[Dataset excerpts]
* * *

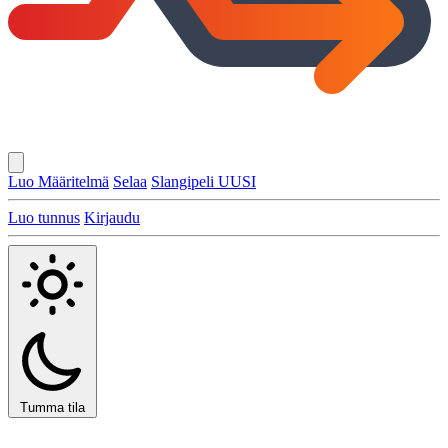
Luo Määritelmä
Selaa
Slangipeli
UUSI
Luo tunnus
Kirjaudu
Tumma tila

* * *

- **EXERCISE**:
Put every line of text from the items above into a numbered list, omitting any blank lines. Leave the pictures out of your answer.

- **TASK SOLUTION**:
1. Luo Määritelmä
2. Selaa
3. Slangipeli
4. UUSI
5. Luo tunnus
6. Kirjaudu
7. Tumma tila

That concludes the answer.